Work request A:
In the records, change "586,00 zł" to "599,00 zł". Give back only the lines from the first line of the records through the line with "steigert die Leistung bei", with both ends included and everything else left unchanged.

━━━ Passage

Wonder Life Company v. Liddy

207 N.W.2d 27 | Iowa | 1973

207 N.W.2d 27 (1973)

WONDER LIFE COMPANY, a corporation, Appellant,
v.
L. B. LIDDY, Secretary of Agriculture, State of Iowa, Appellee.

No. 55579.

Supreme Court of Iowa.

April 25, 1973.

*29 Boyle, Schuler & Oltrogge, Clear Lake, for appellant.

Richard C. Turner, Atty. Gen., Richard E. Haesemeyer, Solicitor Gen., and Elizabeth A. Nolan, Asst. Atty. Gen., Des Moines, for appellee.

Heard by MOORE, C.J., and RAWLINGS, REES, REYNOLDSON and HARRIS, JJ.

REES, Justice.

This appeal is from an order and ruling of trial court annulling a writ of certiorari issued in an action brought by plaintiff to test the legality of an administrative ruling of defendant in conjunction with the application of plaintiff for the reissuance and renewal of a permit and license for the sale and distribution of a fertilizer product in keeping with the provisions of chapter 200, The Code, 1966. Trial court found, essentially, the findings of defendant in the administrative hearing conducted by his designated agent were supported by substantial evidence, and annulled the writ. We affirm.

Plaintiff is an Iowa corporation with its principal place of business in Des Moines, and is engaged in the business of selling and distributing Wonder Life Fertilizer 0-0-0 and Wonder Life Trace Mineral Fertilizer 0-0-0 in the State of Iowa. Some time prior to July 28, 1970 plaintiff had made application to defendant in his capacity as Secretary of Agriculture for the issuance of an Iowa fertilizer license to enable it to sell and distribute the products above referred to, and on July 28, after having apparently satisfied defendant it had met all of the requirements for the issuance of a license, Iowa Fertilizer license No. 857 was issued to plaintiff.

━━━━━━
━━━ Dataset extract

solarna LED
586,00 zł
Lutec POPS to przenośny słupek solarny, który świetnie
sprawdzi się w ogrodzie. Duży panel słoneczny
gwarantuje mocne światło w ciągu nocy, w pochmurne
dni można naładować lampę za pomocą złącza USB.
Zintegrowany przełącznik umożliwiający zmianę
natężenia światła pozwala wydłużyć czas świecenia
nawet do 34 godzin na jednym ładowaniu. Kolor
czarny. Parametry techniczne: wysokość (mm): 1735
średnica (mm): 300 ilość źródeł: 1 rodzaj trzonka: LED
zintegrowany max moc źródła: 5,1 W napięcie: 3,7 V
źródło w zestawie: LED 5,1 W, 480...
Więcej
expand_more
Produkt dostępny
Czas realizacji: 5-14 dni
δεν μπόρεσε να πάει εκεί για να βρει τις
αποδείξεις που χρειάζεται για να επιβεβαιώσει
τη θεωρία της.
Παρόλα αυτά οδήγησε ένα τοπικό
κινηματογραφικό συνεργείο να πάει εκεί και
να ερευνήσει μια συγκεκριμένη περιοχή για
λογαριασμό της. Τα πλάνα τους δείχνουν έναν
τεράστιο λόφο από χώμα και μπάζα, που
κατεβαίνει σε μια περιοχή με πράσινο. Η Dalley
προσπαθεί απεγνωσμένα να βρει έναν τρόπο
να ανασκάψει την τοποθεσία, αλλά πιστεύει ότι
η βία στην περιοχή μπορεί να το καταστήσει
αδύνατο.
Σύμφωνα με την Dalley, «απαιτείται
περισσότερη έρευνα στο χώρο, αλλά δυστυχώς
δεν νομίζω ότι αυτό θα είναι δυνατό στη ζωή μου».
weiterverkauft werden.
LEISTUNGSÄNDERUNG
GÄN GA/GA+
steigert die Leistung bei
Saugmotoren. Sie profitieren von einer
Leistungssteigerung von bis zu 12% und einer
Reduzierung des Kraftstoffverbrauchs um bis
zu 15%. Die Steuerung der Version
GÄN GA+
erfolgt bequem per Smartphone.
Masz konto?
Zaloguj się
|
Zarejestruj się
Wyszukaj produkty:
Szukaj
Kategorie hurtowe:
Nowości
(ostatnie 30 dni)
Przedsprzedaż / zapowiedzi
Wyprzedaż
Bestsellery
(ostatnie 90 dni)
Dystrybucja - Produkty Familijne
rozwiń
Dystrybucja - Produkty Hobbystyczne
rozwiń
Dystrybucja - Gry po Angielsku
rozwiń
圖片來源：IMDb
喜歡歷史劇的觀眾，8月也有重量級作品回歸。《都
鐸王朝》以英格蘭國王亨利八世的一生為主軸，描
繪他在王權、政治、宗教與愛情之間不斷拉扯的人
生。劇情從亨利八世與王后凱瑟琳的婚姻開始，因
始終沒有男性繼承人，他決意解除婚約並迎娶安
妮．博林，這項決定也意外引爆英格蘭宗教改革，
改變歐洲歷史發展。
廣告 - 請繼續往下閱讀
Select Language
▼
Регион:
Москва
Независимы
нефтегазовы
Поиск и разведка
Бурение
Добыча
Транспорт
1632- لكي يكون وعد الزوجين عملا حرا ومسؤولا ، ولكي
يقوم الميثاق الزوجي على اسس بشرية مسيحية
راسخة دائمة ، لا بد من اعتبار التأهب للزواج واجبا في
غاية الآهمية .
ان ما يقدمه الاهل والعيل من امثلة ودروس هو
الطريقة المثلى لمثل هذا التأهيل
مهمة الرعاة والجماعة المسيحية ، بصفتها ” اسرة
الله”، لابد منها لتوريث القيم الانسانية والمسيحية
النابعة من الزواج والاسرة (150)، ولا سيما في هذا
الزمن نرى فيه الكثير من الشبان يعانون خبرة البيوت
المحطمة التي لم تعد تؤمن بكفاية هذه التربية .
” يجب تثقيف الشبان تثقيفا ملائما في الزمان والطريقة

━━━━━━

Work request B:
Answer these questions about the Wonder Life Company v. Liddy opinion:
(i) Which court heard the case?
(ii) Which justice wrote the opinion?
(iii) What number did the Iowa fertilizer license issued to the plaintiff carry?

Answer A:
solarna LED
599,00 zł
Lutec POPS to przenośny słupek solarny, który świetnie
sprawdzi się w ogrodzie. Duży panel słoneczny
gwarantuje mocne światło w ciągu nocy, w pochmurne
dni można naładować lampę za pomocą złącza USB.
Zintegrowany przełącznik umożliwiający zmianę
natężenia światła pozwala wydłużyć czas świecenia
nawet do 34 godzin na jednym ładowaniu. Kolor
czarny. Parametry techniczne: wysokość (mm): 1735
średnica (mm): 300 ilość źródeł: 1 rodzaj trzonka: LED
zintegrowany max moc źródła: 5,1 W napięcie: 3,7 V
źródło w zestawie: LED 5,1 W, 480...
Więcej
expand_more
Produkt dostępny
Czas realizacji: 5-14 dni
δεν μπόρεσε να πάει εκεί για να βρει τις
αποδείξεις που χρειάζεται για να επιβεβαιώσει
τη θεωρία της.
Παρόλα αυτά οδήγησε ένα τοπικό
κινηματογραφικό συνεργείο να πάει εκεί και
να ερευνήσει μια συγκεκριμένη περιοχή για
λογαριασμό της. Τα πλάνα τους δείχνουν έναν
τεράστιο λόφο από χώμα και μπάζα, που
κατεβαίνει σε μια περιοχή με πράσινο. Η Dalley
προσπαθεί απεγνωσμένα να βρει έναν τρόπο
να ανασκάψει την τοποθεσία, αλλά πιστεύει ότι
η βία στην περιοχή μπορεί να το καταστήσει
αδύνατο.
Σύμφωνα με την Dalley, «απαιτείται
περισσότερη έρευνα στο χώρο, αλλά δυστυχώς
δεν νομίζω ότι αυτό θα είναι δυνατό στη ζωή μου».
weiterverkauft werden.
LEISTUNGSÄNDERUNG
GÄN GA/GA+
steigert die Leistung bei

Answer B:
(i) The Supreme Court of Iowa.
(ii) Justice Rees.
(iii) No. 857.